Шрифт:
Интервал:
Закладка:
Нет, они меня не боялись. И даже любили. Хоть я и садистски заставляла их бегать вокруг корпуса. И лупила ремнем.
И запирала девочек в палате, когда они умудрились назначить свидание местному молодняку. А молодняк — из соседней деревни — только демобилизовался.
Это были такие времена, когда секса не было. Однако когда я приперла к стенке физрука и стала бить его об эту стенку бестолковой головой за нежную привязанность к одной пятнадцатилетней пионэрке, он изумленно вопрошал:
— Галка, ну что ты так волнуешься? Мы же предохраняемся!
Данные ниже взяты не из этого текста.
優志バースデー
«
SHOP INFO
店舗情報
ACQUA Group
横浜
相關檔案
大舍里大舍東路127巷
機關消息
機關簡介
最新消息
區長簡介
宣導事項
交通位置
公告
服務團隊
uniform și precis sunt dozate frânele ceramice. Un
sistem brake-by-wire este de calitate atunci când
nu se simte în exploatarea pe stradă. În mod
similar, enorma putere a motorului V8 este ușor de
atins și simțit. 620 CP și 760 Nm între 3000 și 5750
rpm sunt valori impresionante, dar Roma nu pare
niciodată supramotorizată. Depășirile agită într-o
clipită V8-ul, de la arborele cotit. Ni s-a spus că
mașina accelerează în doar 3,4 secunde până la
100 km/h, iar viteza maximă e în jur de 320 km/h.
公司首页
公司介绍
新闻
И в этом же лагере я заимела первые седые волосы. Зайдя ночью в палату к мальчикам на какой-то странный шум, я застала две пары голубых в процессе. Это сейчас я циничная, битая жизнью и умудренная. А тогда я была невинна аки ангел. Единственное, что я позволила себе сделать, — это упасть в обморок. В настоящий, глубокий.
Молодые, но ранние прервали процесс и перенесли меня в вожатскую. Когда я пришла в себя, мне удалось только жалобно проблеять: «А на линейке завтра слабо повторить?»
Конечно, я их не выдала. Конечно. Но осадочек, совокупно с седой прядью на затылке, остался. А все потому, что они были такие продвинутые, а я была их воспитателем, ответственным за их жизнь и здоровье.
Один из отрядов в нашем лагере был очень специфическим. Он не имел номера, его корпус находился в значительном отдалении, и вожатые и воспитатели там были свои. Это был отряд детей-сирот. Альтернативно одаренных, как сказали бы сейчас.
И в этом отряде случилось ЧП — воспитательница сильно избила ребенка, поэтому ее срочно отправили в город, а за детьми нужно было следить до того момента, пока не приедет новый педагог.
И меня выбрали жертвой. И я, воспитанная в принципах «если не я, то кто же?», пошла.
Всего три дня работы в этом отряде (причем при помощи моих великовозрастных козликов и козочек из первого) оставили ярчайшие воспоминания на всю жизнь.
Первой и самой яркой эмоцией был ужас, когда я вошла в палату. Вроде как это просто — войти в палату и элементарно улыбнуться детям. Просто до того момента, как ты поймешь, что мимо твоей головы только что пролетела табуретка, зацепив ножкой волосы и разбившись об стену.
Эти дети были отказными. Страшным было многое — и то, что они сразу все начинают называть тебя «мамой». И настойчивые, граничащие с маниакальными, просьбы об усыновлении/удочерении.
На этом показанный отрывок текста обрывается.